═══ INFORMATION PROVIDED ═══

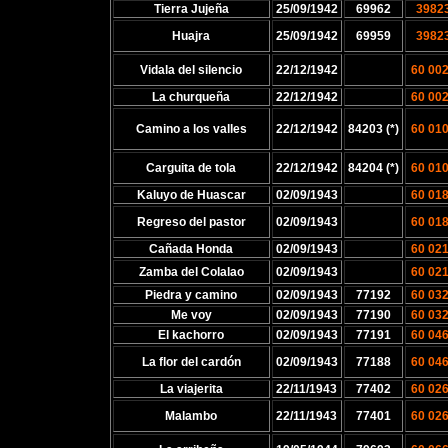
Tierra Jujeña
25/09/1942
69962
3982
Huajra
25/09/1942
69959
3982
Vidala del silencio
22/12/1942
60 00
La churqueña
22/12/1942
60 00
Camino a los valles
22/12/1942
84203 (*)
60 01
Carguita de tola
22/12/1942
84204 (*)
60 01
Kaluyo de Huascar
02/09/1943
60 01
Regreso del pastor
02/09/1943
60 01
Cañada Honda
02/09/1943
60 02
Zamba del Colalao
02/09/1943
60 02
Piedra y camino
02/09/1943
77192
60 03
Me voy
02/09/1943
77190
60 03
El kachorro
02/09/1943
77191
60 04
La flor del cardón
02/09/1943
77188
60 04
La viajerita
22/11/1943
77402
60 02
Malambo
22/11/1943
77401
60 02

═══

For the entries above, return an exact copy that omits the images.

RESULT OF THE EXERCISE:
Tierra Jujeña
25/09/1942
69962
3982
Huajra
25/09/1942
69959
3982
Vidala del silencio
22/12/1942
60 00
La churqueña
22/12/1942
60 00
Camino a los valles
22/12/1942
84203 (*)
60 01
Carguita de tola
22/12/1942
84204 (*)
60 01
Kaluyo de Huascar
02/09/1943
60 01
Regreso del pastor
02/09/1943
60 01
Cañada Honda
02/09/1943
60 02
Zamba del Colalao
02/09/1943
60 02
Piedra y camino
02/09/1943
77192
60 03
Me voy
02/09/1943
77190
60 03
El kachorro
02/09/1943
77191
60 04
La flor del cardón
02/09/1943
77188
60 04
La viajerita
22/11/1943
77402
60 02
Malambo
22/11/1943
77401
60 02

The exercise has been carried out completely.